I talked on the phone with the person who was the educator here at the time and found out a sad fact. The tree that they planted on that Sunday 15 years ago had died. Why? No big reason, not any one person’s fault. Summer came. People were busy. Lots of folks were out of town. Some people didn’t think it was their job to water it, others thought that someone else was doing it, so in the end, the tree died.

This is not the story I wanted to tell you, but I think it is the story I have to tell you. Why do I have to? Because it is our job to take care of our earth, and that means, it is our job to continue to take care of it and nurture it every day.

We have been given the wonderful gift of God’s creation, but also the big responsibility of caring for God’s creation.

If we recycled yesterday, we did a good thing, but we have to recycle tomorrow and next week and next month and next year to fully care for what God has given us. Long and short of it is this: we are never done.

The good news is God’s love is a love of second chances. If you left the water on while you were brushing your teeth yesterday, you have the chance to conserve water and turn off the tap while you are brushing tonight.

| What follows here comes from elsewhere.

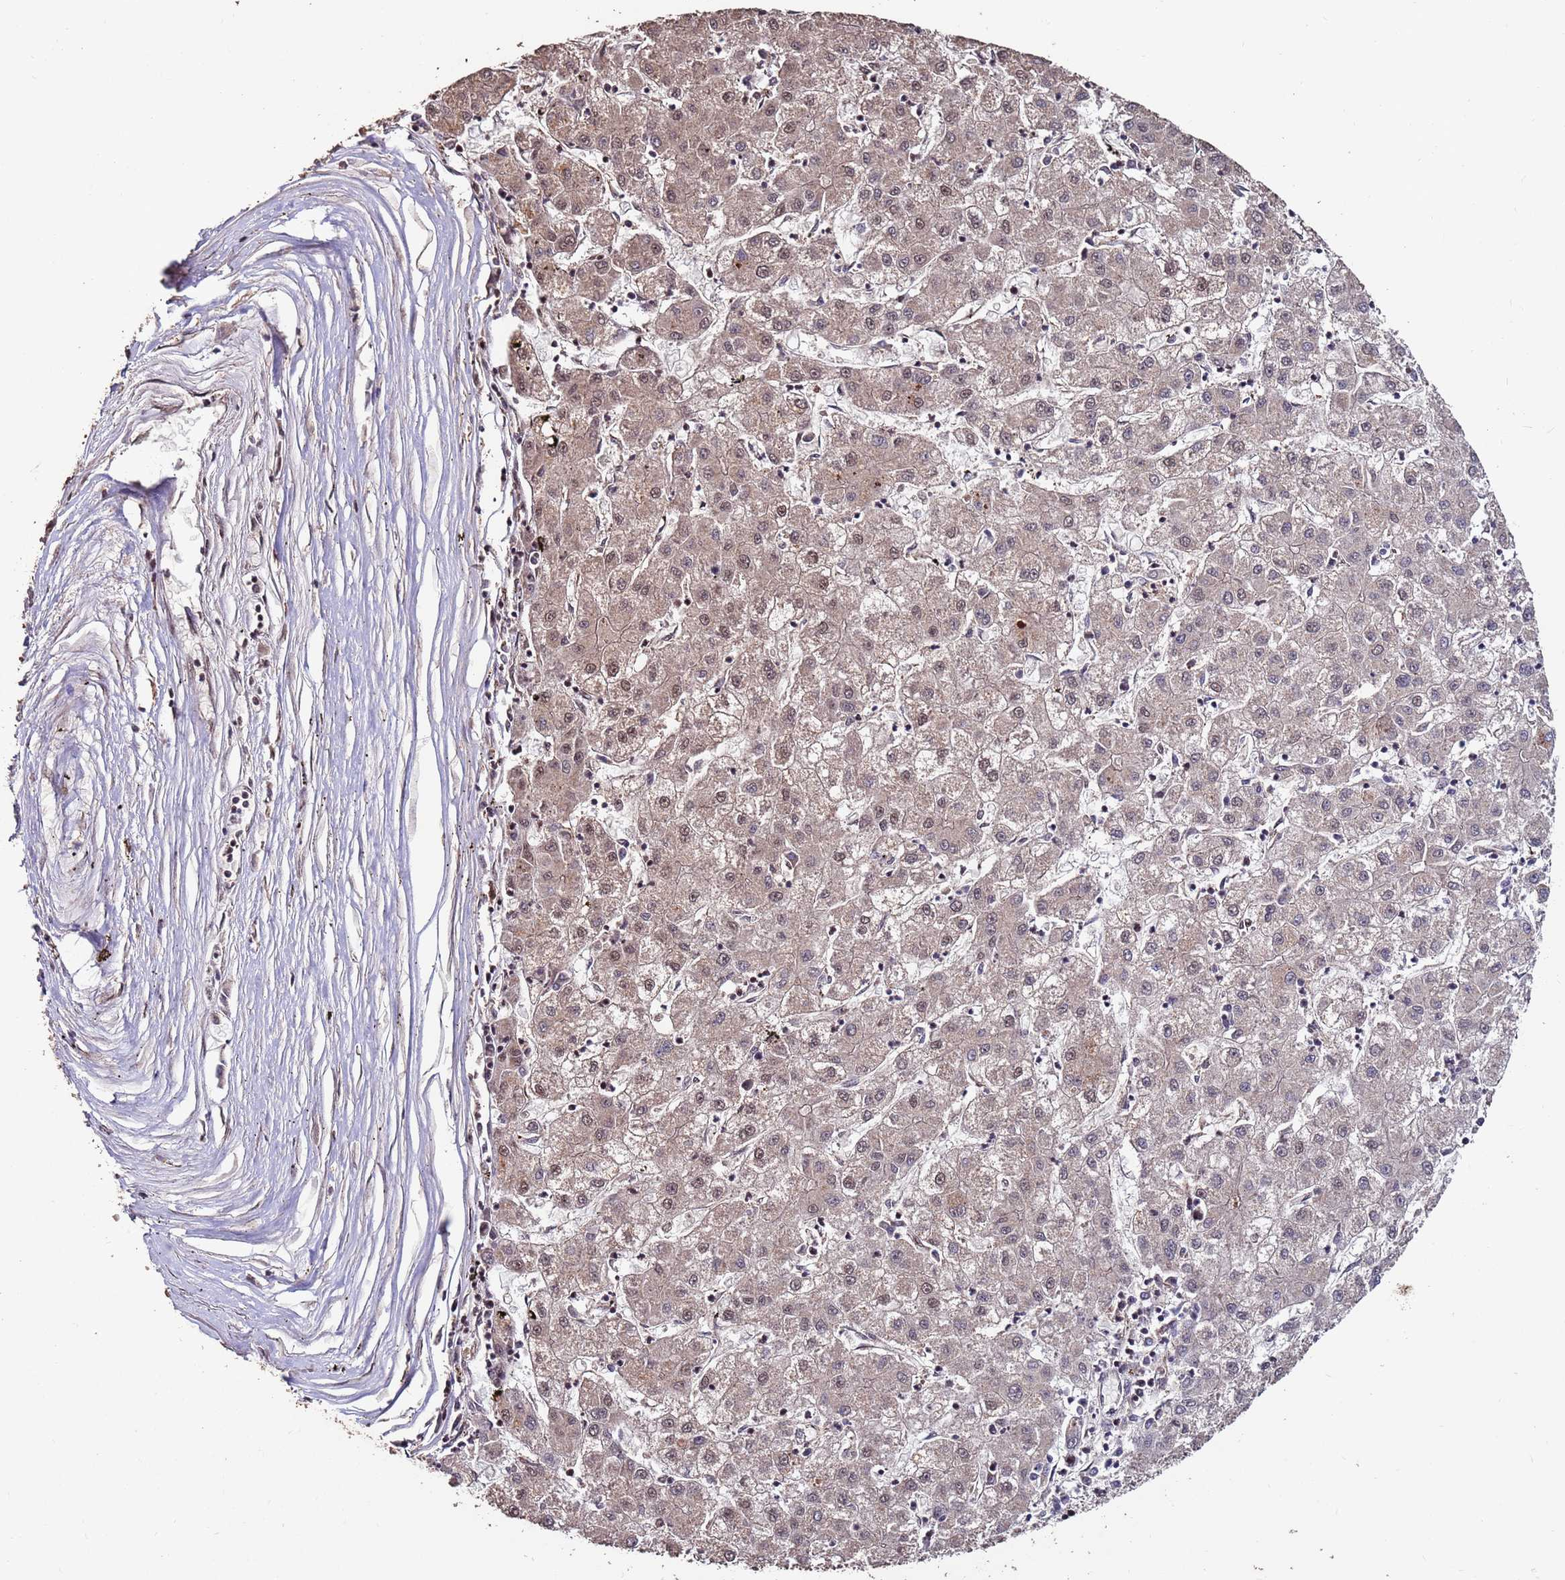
{"staining": {"intensity": "weak", "quantity": "25%-75%", "location": "cytoplasmic/membranous,nuclear"}, "tissue": "liver cancer", "cell_type": "Tumor cells", "image_type": "cancer", "snomed": [{"axis": "morphology", "description": "Carcinoma, Hepatocellular, NOS"}, {"axis": "topography", "description": "Liver"}], "caption": "Approximately 25%-75% of tumor cells in human liver cancer (hepatocellular carcinoma) reveal weak cytoplasmic/membranous and nuclear protein expression as visualized by brown immunohistochemical staining.", "gene": "PRR7", "patient": {"sex": "male", "age": 72}}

At our church, the old tree died, but there is a lovely tree there now—because someone thought it was important to plant a tree, and more importantly, someone thought it was important to nurture and water and prune it after it was planted.

Let’s Pray (you may repeat after me. . . ):
God of creation
Thank you for trees and all that you created
Help us to care for
The things that you have entrusted us with.
Amen.

I hope that this children's sermons is be helpful to you. If you do use it, I ask that you list my name only if it appears in written form anywhere.